Open source developers sometimes have a hard time figuring out what feature to focus on, in order to generate the maximum value for end users. As a result, they will often default to performance.

Performance is the one feature that every user approves of. The software will keep on doing all the same cool stuff, only faster.

For PostGIS 3.1, there have been a number of performance improvements that, taken together, might add up to a substantial performance gain for your workloads.

Large Geometry Caching

Spatial joins have been slowed down by the overhead of large geometry access for a very long time.

SELECT A.*, B.*
FROM A
JOIN B
ON ST_Intersects(A.geom, B.geom)

PostgreSQL will plan and execute spatial joins like this using a “nested loop join”, which means iterating through one side of the join, and testing the join condition. This results in executions that look like:

  • ST_Intersects(A.geom(1), B.geom(1))
  • ST_Intersects(A.geom(1), B.geom(2))
  • ST_Intersects(A.geom(1), B.geom(3))

So one side of the test repeats over and over.

Geometry Caches

Caching that side and avoiding re-reading the large object for each iteration of the loop makes a huge difference to performance. We have seen 20 times speed-ups in common spatial join workloads (see below).

The fixes are quite technical, but if you are interested we have a detailed write-up available.

Header-only Geometry Reads

The on-disk format for geometry includes a short header that includes information about the geometry bounds, the spatial reference system and dimensionality. That means it’s possible for some functions to return an answer after only reading a few bytes of the header, rather than the whole object.

However, not every function that could do a fast read, did do a fast read. That is now fixed.

Faster Text Generation

It’s pretty common for web applications and others to generate text formats inside the database, and the code for doing so was not optimized.
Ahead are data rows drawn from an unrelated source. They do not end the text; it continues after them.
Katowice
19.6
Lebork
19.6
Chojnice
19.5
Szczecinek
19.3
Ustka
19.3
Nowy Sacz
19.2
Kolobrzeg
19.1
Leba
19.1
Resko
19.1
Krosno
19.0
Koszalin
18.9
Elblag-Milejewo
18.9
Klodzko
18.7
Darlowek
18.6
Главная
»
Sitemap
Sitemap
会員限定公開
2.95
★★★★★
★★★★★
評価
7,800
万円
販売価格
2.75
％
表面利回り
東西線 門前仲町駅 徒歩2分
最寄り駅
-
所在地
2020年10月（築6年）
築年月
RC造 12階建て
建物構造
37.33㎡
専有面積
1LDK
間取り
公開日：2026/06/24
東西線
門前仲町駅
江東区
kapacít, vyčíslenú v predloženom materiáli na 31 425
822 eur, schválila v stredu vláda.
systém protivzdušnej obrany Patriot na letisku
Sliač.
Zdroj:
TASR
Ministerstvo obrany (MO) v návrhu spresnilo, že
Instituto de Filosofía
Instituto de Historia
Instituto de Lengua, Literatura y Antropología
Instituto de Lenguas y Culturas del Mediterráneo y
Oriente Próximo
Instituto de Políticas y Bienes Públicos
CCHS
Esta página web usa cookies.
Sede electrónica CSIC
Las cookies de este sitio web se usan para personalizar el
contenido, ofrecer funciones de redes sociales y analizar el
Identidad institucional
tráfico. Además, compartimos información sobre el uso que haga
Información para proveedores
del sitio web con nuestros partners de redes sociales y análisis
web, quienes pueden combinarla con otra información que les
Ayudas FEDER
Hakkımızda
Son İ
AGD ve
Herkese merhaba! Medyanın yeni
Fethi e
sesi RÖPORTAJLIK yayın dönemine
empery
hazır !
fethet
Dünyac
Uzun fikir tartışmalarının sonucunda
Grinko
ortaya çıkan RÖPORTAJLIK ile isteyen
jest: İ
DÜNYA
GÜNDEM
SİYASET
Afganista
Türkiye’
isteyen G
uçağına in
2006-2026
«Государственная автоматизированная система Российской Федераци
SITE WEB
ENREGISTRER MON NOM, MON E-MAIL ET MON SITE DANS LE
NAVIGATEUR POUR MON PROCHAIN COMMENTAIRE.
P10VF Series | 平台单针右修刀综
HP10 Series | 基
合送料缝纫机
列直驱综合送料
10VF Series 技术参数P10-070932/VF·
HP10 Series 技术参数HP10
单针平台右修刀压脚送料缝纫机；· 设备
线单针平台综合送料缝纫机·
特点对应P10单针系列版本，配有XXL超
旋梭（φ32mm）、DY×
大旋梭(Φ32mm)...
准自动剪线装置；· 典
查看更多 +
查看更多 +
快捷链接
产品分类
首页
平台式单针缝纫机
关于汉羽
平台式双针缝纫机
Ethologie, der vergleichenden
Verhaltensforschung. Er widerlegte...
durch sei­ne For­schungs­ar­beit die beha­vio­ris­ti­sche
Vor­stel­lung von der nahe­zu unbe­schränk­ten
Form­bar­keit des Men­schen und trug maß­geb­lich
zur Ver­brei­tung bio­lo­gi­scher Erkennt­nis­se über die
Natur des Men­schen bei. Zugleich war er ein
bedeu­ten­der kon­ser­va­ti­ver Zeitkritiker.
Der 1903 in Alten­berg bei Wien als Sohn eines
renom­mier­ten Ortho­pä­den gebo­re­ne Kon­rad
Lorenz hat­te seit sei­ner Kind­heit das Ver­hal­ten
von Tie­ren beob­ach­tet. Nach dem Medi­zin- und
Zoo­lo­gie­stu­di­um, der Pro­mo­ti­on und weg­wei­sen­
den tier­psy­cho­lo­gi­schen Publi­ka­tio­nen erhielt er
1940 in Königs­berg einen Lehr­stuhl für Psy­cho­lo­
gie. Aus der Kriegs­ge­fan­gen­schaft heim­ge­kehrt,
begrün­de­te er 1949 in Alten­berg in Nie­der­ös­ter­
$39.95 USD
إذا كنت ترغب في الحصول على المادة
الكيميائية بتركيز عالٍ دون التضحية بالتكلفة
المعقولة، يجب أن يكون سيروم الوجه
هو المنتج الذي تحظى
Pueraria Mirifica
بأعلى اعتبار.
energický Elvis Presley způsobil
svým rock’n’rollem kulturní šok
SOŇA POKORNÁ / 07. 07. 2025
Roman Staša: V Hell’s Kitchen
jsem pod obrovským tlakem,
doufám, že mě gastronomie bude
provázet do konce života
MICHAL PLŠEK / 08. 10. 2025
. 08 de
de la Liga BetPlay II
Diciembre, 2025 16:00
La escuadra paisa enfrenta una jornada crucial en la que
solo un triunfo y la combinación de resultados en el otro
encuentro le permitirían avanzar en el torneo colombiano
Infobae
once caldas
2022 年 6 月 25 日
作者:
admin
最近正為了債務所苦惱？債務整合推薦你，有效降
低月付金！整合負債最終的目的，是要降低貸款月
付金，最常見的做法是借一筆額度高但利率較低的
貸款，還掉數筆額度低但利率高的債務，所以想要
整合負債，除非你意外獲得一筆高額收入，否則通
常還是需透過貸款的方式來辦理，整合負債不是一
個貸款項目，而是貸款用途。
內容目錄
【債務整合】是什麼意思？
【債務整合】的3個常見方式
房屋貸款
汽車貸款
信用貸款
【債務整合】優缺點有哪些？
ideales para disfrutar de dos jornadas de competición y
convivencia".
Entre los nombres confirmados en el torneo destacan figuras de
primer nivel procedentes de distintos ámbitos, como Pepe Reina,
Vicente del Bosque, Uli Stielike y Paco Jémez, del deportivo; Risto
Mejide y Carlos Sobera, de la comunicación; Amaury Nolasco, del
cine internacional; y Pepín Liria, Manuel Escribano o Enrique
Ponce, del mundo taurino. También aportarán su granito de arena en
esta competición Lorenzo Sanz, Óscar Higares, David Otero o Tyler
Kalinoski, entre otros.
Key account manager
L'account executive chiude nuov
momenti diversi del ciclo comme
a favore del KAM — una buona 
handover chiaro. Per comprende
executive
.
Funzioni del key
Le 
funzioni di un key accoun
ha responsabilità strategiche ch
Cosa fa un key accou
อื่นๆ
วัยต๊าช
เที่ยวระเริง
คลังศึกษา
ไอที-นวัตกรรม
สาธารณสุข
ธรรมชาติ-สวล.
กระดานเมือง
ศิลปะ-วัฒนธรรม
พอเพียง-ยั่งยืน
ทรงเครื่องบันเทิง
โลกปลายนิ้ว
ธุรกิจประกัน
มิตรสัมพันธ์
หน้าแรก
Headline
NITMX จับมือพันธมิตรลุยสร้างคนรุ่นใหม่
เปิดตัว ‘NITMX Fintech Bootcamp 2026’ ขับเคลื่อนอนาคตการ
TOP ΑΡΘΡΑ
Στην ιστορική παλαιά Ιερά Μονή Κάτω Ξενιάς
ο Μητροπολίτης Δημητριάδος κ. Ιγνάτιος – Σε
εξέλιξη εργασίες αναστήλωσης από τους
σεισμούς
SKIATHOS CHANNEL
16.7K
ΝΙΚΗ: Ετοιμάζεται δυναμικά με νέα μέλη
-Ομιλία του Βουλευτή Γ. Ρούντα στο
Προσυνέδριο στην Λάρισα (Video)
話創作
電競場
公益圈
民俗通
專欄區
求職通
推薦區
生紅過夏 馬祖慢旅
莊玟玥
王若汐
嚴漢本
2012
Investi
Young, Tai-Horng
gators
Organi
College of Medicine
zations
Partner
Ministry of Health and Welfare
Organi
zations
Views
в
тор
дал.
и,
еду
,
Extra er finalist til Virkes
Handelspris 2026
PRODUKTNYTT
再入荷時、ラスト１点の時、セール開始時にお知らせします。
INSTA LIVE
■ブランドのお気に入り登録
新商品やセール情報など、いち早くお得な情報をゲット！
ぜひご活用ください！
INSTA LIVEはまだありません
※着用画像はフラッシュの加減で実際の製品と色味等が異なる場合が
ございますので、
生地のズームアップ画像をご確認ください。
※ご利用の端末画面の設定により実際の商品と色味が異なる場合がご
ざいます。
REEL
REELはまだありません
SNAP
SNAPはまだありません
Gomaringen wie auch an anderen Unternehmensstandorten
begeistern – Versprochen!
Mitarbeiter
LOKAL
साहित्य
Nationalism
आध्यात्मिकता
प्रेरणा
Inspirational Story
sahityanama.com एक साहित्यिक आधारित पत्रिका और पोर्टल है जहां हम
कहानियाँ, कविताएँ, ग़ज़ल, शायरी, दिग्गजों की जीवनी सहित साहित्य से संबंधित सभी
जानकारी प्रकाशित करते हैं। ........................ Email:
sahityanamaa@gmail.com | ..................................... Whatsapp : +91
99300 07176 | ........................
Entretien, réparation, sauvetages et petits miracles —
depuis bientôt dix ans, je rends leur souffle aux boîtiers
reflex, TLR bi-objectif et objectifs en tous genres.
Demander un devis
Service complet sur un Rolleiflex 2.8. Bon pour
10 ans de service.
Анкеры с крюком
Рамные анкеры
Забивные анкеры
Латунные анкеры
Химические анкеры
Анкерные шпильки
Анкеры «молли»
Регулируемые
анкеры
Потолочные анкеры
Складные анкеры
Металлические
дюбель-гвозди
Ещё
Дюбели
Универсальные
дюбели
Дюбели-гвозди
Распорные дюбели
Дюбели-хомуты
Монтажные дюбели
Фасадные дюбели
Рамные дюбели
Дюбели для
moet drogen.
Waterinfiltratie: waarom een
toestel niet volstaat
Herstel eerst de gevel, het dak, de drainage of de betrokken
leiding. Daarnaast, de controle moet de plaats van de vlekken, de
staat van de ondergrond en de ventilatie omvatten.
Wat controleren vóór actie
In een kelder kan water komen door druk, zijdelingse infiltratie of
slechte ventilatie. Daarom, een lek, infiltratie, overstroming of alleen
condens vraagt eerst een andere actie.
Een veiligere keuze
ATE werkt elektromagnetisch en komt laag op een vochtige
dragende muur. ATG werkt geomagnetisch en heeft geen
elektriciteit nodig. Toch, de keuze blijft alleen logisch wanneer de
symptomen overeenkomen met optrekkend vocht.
Generating “well-known text” (WKT), GeoJSON, and KML output all now use a faster path and avoid unnecessary copying.

PostGIS also now uses the same number-to-text code as PostgreSQL, which has been shown to be faster, and also allows us to expose a little more control over precision to end users.

How Much Faster?

For the specific use case of spatially joining, here is my favourite test case:

Admin0 and Populated Places

Load the data into both versions.

shp2pgsql -D -s 4326 -I ne_10m_admin_0_countries admin | psql postgis30
shp2pgsql -D -s 4326 -I ne_10m_populated_places places | psql postgis30

Run a spatial join that finds the sum of populated places in each country.

EXPLAIN ANALYZE
SELECT Sum(p.pop_max) as pop_max, a.name
FROM admin a
JOIN places p
ON ST_Intersects(a.geom, p.geom)
GROUP BY a.name

Average time over 5 runs:

  • PostGIS 3.0 = 23.4s
  • PostGIS 3.1 = 0.9s

This test is somewhat of a “worst case”, in that there are lots of very large countries in the admin data, but it gives an idea of the kind of speed-ups that are available for spatial joins against collections that include larger (250+ coordinates) geometries.